Tracking pixels in videos is typically studied as an optical flow estimation problem, where every pixel is described with a displacement vector that locates it in the next frame. Even though wider temporal context is freely available, prior efforts to take this into account have yielded only small gains over 2-frame methods. In this paper, we revisit Sand and Teller's "particle video" approach, and study pixel tracking as a long-range motion estimation problem, where every pixel is described with a trajectory that locates it in multiple future frames. We re-build this classic approach using components that drive the current state-of-the-art in flow and object tracking, such as dense cost maps, iterative optimization, and learned appearance updates. We train our models using long-range amodal point trajectories mined from existing optical flow data that we synthetically augment with multi-frame occlusions. We test our approach in trajectory estimation benchmarks and in keypoint label propagation tasks, and compare favorably against state-of-the-art optical flow and feature tracking methods.
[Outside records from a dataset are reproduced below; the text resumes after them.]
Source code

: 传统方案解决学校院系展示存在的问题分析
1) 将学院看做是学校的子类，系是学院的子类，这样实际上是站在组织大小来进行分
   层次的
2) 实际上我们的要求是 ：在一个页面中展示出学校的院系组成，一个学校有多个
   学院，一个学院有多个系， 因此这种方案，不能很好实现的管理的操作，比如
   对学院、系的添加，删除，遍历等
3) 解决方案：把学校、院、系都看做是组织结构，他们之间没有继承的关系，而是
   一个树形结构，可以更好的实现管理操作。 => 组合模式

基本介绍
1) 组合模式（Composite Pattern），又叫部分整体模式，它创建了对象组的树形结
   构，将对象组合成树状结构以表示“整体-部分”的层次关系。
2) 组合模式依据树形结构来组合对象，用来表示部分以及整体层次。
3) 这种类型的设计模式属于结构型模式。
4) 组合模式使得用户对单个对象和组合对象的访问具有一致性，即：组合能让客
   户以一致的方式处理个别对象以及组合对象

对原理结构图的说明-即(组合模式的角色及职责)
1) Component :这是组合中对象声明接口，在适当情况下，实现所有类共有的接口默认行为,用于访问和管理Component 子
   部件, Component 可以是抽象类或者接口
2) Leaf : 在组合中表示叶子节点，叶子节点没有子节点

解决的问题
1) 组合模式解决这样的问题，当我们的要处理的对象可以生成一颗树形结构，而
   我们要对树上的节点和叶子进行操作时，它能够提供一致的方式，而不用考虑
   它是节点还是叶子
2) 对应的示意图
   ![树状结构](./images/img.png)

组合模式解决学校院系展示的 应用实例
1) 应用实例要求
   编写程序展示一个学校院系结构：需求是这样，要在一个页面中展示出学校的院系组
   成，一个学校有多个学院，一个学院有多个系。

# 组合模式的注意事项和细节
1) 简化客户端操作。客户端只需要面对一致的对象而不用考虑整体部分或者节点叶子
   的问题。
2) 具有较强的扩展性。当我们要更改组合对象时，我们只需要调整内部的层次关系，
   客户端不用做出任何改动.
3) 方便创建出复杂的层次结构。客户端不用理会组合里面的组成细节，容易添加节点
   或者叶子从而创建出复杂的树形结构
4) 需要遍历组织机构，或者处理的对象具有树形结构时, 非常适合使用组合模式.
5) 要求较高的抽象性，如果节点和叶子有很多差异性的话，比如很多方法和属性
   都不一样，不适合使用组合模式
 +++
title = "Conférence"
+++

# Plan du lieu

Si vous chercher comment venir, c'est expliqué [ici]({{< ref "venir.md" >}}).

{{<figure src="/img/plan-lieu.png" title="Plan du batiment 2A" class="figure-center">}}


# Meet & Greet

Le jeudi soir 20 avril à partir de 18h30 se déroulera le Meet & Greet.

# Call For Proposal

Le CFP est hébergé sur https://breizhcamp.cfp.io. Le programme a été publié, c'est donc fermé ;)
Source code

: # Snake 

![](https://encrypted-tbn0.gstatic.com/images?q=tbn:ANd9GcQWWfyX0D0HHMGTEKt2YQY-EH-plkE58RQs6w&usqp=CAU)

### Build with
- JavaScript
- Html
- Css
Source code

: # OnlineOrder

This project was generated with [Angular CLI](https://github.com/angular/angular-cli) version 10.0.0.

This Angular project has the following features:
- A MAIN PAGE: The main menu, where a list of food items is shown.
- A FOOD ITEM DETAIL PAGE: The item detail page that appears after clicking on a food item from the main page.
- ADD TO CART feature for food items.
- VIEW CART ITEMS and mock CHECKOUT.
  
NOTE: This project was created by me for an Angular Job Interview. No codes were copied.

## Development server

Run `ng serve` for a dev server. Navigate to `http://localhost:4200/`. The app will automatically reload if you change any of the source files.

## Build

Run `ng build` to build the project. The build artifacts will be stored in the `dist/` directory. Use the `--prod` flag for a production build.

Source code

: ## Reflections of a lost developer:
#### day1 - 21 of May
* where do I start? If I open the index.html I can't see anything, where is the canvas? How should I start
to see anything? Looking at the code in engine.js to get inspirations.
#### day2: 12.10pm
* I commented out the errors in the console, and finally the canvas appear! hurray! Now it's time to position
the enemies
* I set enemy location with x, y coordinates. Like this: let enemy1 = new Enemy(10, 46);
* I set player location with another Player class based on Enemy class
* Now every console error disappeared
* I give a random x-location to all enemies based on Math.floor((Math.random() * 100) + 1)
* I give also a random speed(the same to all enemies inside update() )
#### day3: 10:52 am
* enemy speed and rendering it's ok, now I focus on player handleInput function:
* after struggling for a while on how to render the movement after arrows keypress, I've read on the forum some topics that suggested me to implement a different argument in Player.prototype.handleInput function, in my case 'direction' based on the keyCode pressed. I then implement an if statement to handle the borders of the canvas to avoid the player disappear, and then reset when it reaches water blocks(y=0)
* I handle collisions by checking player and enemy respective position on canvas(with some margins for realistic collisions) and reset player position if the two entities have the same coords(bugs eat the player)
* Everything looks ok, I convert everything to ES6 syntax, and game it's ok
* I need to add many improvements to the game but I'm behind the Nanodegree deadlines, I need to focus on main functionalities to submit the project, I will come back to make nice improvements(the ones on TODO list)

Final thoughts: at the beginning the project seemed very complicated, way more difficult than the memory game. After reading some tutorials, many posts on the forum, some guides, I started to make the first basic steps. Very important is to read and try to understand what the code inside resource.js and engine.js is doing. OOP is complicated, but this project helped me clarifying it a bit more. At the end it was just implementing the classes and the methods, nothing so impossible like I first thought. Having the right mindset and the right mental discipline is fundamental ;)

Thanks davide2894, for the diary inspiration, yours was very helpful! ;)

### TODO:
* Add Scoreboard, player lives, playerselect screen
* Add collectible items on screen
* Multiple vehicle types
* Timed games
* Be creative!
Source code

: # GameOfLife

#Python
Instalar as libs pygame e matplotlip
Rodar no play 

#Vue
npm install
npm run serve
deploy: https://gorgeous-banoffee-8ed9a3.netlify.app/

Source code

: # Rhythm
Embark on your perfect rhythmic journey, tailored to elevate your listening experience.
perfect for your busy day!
Goal: Given a target pixel specified on the first frame, track that pixel across the whole video.
DINO
|
RAFT
|
PIPs (ours)
|
We call our method Persistent Independent Particles, because we treat each pixel as if it is a particle with a long-range trajectory, and we track each particle independently. Some computation is shared between particles, which makes inference fast, but each particle produces its own trajectory, without inspecting the trajectories of its neighbors. A side-effect of this is that we may compute particle trajectories for any given subset of pixels. For the visualization below, we computed particles at three grids of different densities.
Our method initializes a zero-velocity trajectory (copying the initial position across time), and then iteratively refines the trajectory, using local appearance costs, and a learned trajectory prior. Since it reasons over multiple timesteps simultaneously, it "catch" a target after it re-emerges from an occluder, and inpaint the missing part of the trajectory.